Accrued but unpaid dividends shall not bear interest. Dividends paid on the
shares of Series A Participating Preferred Stock in an amount less than the
total amount of such dividends at the time accrued and payable on such shares
shall be allocated pro rata on a share-by-share basis among all such shares at
the time outstanding. The Board of Directors may fix a record date for the
determination of holders of shares of Series A Participating Preferred Stock
entitled to receive payment of a dividend or distribution declared thereon,
which record date shall be no more than 30 days prior to the date fixed for the
payment thereof.

            Section 4. Voting Rights. The holders of shares of Series A
Participating Preferred Stock shall have the following voting rights:

                    (a) Each share of Series A Participating Preferred Stock
shall entitle the holder thereof to 1,000 votes on all matters submitted to a
vote of the stockholders of the Corporation.
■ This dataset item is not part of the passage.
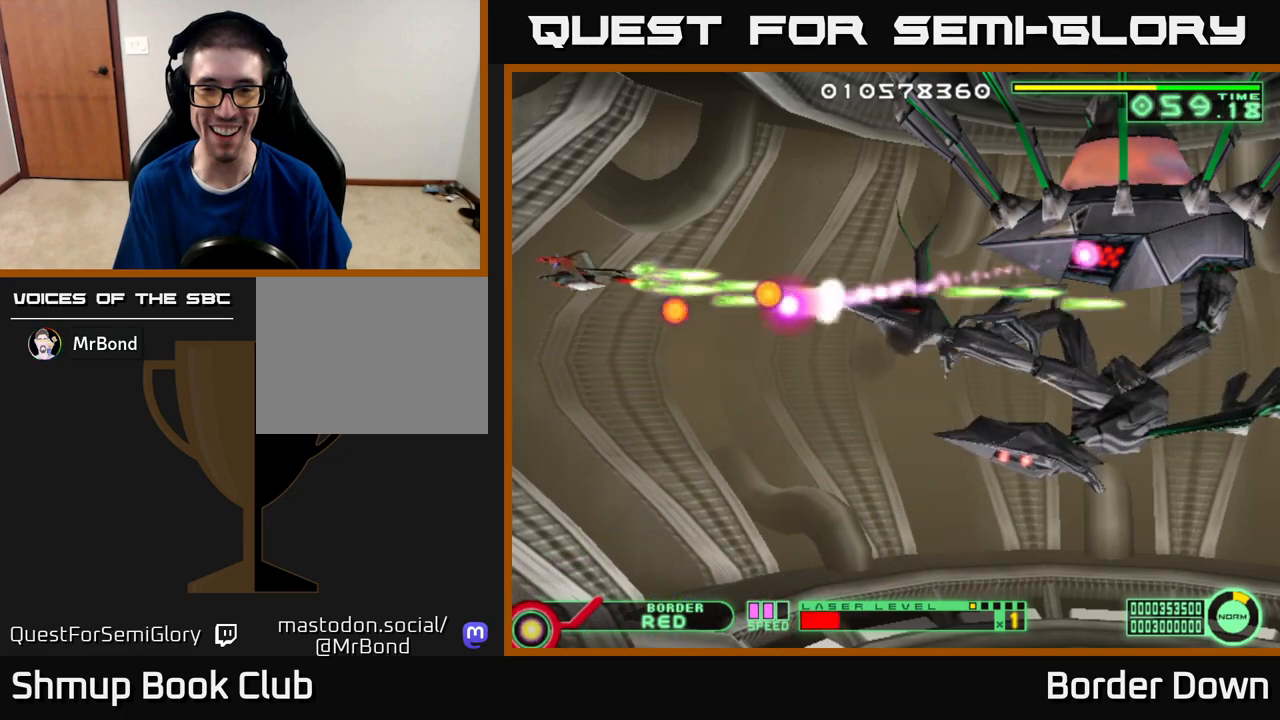
{"buttons": ["A", "DPAD_RIGHT"], "left_stick": "center", "right_stick": "center", "events": [[67, "DPAD_UP", "up"], [150, "DPAD_UP", "down"], [467, "DPAD_RIGHT", "down"], [500, "DPAD_UP", "up"]]}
                    (b) Except as otherwise provided herein or by law, the
holders of shares of Series A Participating Preferred Stock and the holders of
shares of Common Stock shall vote together as one class on all matters submitted
to a vote of stockholders of the Corporation.

                    (c) Except as required by law, holders of Series A
Participating Preferred Stock shall have no special voting rights and their
consent shall not be required (except to the extent they are entitled to vote
with holders of Common Stock as set forth herein) for taking any corporate
action.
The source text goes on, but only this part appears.